▶ REQUIREMENT: Every line containing "Figure" should be identified and copied from the data below.

--- DATASET RECORDS Enclosed Below ---

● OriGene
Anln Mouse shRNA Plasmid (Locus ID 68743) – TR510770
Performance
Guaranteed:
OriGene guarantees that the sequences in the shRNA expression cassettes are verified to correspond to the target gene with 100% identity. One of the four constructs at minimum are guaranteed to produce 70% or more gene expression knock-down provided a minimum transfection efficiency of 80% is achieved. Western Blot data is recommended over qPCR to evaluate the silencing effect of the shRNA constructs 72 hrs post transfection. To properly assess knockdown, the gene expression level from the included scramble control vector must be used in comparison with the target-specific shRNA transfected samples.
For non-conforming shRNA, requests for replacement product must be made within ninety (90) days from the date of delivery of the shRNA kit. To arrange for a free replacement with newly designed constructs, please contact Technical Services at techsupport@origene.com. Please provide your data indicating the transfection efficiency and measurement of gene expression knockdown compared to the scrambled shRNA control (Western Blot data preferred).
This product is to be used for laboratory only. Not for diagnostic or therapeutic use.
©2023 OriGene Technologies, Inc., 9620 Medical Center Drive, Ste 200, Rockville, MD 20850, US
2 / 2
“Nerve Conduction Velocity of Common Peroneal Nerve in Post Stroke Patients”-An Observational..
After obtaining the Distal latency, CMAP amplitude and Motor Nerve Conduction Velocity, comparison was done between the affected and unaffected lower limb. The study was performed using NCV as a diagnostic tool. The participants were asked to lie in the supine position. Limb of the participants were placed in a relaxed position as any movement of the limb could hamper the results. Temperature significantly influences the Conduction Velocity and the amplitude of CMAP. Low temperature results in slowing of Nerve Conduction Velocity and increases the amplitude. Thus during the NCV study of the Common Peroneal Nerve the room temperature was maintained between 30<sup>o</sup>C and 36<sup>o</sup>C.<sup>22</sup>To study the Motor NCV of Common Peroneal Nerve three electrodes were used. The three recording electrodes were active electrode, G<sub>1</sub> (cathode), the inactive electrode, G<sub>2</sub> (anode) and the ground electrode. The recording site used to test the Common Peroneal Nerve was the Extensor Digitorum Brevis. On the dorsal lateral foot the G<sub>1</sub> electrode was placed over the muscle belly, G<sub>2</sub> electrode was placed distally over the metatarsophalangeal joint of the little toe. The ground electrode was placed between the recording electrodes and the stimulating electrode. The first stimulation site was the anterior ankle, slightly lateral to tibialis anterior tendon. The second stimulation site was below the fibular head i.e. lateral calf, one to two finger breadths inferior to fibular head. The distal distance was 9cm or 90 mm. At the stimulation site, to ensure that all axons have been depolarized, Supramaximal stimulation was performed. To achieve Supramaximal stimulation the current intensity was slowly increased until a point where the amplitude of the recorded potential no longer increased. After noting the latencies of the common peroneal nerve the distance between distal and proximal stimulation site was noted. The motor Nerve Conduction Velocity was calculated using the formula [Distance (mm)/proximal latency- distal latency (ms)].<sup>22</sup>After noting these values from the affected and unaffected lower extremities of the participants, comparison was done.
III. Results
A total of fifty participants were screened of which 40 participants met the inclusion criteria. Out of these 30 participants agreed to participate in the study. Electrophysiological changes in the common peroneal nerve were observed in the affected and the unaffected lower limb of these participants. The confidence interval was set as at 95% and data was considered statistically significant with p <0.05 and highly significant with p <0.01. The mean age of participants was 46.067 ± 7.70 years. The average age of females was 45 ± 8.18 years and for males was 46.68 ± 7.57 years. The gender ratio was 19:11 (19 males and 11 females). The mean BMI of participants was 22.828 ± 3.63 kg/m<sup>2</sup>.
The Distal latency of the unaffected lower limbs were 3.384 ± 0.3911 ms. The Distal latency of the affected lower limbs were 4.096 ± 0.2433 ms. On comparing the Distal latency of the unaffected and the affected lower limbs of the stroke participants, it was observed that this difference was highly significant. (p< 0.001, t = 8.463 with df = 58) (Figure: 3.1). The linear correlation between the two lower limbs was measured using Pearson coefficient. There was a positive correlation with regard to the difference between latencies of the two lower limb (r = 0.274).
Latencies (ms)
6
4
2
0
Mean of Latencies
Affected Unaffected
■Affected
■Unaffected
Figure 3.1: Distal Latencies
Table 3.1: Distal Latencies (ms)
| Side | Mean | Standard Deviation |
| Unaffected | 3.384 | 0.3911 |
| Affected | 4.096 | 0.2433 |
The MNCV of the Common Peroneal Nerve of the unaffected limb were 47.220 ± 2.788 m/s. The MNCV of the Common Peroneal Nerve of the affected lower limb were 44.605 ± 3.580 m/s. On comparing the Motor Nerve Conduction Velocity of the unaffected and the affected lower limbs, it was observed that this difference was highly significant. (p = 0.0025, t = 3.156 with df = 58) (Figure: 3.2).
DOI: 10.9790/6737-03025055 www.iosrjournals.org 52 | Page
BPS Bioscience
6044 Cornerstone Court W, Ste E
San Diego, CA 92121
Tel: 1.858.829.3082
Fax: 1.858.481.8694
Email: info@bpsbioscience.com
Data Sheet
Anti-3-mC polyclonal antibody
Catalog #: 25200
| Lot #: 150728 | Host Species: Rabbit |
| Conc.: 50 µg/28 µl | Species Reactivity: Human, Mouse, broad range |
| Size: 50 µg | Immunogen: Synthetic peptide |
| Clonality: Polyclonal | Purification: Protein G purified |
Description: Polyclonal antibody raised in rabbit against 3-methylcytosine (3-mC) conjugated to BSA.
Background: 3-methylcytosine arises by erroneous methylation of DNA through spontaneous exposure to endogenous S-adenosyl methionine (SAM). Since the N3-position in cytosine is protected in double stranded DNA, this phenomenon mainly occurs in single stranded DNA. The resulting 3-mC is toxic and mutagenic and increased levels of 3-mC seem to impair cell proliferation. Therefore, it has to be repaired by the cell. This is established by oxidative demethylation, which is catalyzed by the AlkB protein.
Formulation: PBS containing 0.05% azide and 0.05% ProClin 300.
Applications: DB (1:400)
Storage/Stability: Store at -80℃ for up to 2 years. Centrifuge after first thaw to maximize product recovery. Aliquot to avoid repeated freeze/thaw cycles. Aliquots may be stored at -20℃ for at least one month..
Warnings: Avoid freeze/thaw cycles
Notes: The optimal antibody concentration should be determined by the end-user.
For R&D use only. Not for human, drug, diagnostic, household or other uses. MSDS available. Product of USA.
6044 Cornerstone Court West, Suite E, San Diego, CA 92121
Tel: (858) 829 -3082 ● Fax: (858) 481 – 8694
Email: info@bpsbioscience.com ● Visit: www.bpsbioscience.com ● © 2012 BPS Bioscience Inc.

--- End of Enclosed DATASET RECORDS ---

▶ EXERCISE RESPONSE:
The Distal latency of the unaffected lower limbs were 3.384 ± 0.3911 ms. The Distal latency of the affected lower limbs were 4.096 ± 0.2433 ms. On comparing the Distal latency of the unaffected and the affected lower limbs of the stroke participants, it was observed that this difference was highly significant. (p< 0.001, t = 8.463 with df = 58) (Figure: 3.1). The linear correlation between the two lower limbs was measured using Pearson coefficient. There was a positive correlation with regard to the difference between latencies of the two lower limb (r = 0.274).
Figure 3.1: Distal Latencies
The MNCV of the Common Peroneal Nerve of the unaffected limb were 47.220 ± 2.788 m/s. The MNCV of the Common Peroneal Nerve of the affected lower limb were 44.605 ± 3.580 m/s. On comparing the Motor Nerve Conduction Velocity of the unaffected and the affected lower limbs, it was observed that this difference was highly significant. (p = 0.0025, t = 3.156 with df = 58) (Figure: 3.2).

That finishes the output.